April 29, 2020 (PPI-OT)

Pakistan State Oil Company Limited - Hefty inventory losses, depressed volumes and higher finance cost drags 3QFY20 LPS to PKR 7.30

Pakistan State Oil Company Limited (PSO) announced financial results for 3QFY20 with un-consolidated loss clocking in at PKR 3.43bn (LPS: PKR 7.30) compared to profitability of PKR 1.68bn (EPS: PKR 3.57) in the same period last year. This brings total profitability for 9MFY20 to PKR 3.01bn (EPS PKR 6.41) compared to PKR 5.93bn (EPS PKR 12.62) in the same period last year.

We attribute this decline in earnings during 3QFY20 to a) hefty inventory losses likely to the tune of PKR 4-5bn, b) 26%YoY drop in total volumes, c) higher finance cost amid elevated borrowings and, d) higher admin and selling expenses.

Net Revenue dropped by 1%YoY to PKR 245.0bn during 3QFY20, likely on the back of 26%YOY drop in total volumes and substantial decline in FO prices, despite higher MS and HSD prices.

Gross profit plummeted by 69%YoY to PKR 2.47bn during 3QFY20 as against PKR 7.89bn in similar period last year likely owing to hefty inventory losses, decline in total volumes and lower margin on FO.

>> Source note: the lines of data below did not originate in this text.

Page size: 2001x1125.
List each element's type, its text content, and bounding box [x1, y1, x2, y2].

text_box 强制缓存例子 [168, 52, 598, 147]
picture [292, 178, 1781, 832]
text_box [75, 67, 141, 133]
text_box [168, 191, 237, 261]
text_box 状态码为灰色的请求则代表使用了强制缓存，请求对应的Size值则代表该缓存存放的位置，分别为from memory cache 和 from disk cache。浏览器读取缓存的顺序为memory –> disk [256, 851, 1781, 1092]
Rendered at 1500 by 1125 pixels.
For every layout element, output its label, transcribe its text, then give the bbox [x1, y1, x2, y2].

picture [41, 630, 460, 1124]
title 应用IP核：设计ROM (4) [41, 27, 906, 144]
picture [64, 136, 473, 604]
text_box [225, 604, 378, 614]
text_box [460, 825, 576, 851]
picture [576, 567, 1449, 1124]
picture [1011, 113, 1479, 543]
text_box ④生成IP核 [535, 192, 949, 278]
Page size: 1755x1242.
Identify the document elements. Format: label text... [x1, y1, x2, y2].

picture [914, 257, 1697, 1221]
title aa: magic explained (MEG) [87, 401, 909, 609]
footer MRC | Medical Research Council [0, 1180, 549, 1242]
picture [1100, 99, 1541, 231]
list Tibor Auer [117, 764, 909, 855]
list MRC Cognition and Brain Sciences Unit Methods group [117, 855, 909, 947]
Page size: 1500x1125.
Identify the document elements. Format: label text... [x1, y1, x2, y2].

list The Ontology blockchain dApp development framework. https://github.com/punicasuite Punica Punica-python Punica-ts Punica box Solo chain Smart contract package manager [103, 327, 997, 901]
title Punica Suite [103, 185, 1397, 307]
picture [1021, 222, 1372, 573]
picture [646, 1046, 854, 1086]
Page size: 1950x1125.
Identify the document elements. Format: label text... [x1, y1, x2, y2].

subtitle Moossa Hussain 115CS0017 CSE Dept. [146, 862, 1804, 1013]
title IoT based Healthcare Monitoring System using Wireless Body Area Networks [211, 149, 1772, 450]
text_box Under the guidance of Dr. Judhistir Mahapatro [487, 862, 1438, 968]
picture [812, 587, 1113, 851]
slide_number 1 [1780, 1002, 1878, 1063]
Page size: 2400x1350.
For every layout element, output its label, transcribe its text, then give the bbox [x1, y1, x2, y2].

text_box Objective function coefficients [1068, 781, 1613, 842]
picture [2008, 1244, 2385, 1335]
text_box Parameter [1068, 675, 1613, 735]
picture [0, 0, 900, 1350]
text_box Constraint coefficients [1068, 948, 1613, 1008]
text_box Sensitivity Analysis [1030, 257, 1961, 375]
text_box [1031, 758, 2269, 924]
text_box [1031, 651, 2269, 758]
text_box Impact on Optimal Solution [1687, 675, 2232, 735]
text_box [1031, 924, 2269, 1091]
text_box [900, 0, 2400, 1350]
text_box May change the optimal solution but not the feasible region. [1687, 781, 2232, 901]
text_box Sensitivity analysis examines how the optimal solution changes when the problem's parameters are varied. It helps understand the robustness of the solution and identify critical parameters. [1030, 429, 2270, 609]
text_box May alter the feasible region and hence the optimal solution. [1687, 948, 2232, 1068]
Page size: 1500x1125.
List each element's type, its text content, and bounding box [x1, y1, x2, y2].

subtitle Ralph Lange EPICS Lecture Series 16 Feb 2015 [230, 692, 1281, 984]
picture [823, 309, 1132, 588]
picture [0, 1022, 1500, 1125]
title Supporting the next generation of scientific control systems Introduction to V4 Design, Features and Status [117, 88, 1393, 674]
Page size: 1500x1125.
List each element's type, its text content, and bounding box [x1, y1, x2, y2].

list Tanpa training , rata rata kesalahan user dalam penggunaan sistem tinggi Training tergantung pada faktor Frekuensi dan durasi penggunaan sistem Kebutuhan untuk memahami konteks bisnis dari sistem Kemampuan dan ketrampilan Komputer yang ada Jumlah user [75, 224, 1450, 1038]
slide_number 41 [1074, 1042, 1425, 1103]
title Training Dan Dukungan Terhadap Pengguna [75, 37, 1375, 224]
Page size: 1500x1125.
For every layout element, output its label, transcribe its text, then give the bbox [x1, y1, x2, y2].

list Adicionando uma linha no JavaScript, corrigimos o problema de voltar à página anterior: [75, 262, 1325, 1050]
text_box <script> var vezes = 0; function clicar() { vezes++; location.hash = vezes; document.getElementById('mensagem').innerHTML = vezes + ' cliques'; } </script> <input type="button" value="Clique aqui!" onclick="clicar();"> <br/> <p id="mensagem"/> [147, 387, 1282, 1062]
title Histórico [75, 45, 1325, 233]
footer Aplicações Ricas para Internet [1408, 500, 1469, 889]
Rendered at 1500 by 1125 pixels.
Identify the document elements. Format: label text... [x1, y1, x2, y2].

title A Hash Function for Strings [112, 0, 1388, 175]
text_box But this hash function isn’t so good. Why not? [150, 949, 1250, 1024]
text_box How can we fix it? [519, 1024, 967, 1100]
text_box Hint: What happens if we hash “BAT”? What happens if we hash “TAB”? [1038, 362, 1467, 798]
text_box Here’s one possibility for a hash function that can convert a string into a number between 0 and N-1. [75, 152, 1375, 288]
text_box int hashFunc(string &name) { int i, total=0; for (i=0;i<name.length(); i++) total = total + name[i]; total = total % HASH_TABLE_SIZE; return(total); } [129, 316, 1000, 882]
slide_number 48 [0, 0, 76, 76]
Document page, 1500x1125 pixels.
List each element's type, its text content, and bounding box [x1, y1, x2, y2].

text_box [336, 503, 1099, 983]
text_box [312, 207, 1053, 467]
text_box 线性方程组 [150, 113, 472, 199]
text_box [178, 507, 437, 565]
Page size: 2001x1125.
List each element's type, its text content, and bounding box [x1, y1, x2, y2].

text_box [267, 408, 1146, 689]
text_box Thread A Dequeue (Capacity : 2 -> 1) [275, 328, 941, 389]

The Company booked other charge of PKR 0.03bn during 3QFY20 against other income of PKR 0.61bn in the same period last year likely owing to lower exchange losses realized during the quarter as ECC allowed adjustment of exchange rate movement over 60-day period.

Other income leaped up by +38%YoY to PKR 1.30bn during 3QFY20 compared to PKR 0.94bn in the corresponding period last year likely owing to higher penal interest income booked during the quarter.

Finance cost surged by +36%YoY to PKR 3.97bn during 3QFY20 against PKR 2.92bn in the same period last year likely owing to elevated mark-up cost on short term borrowings. This is likely due to shift in ST borrowing from FE-25 to local which carries higher mark-up rate.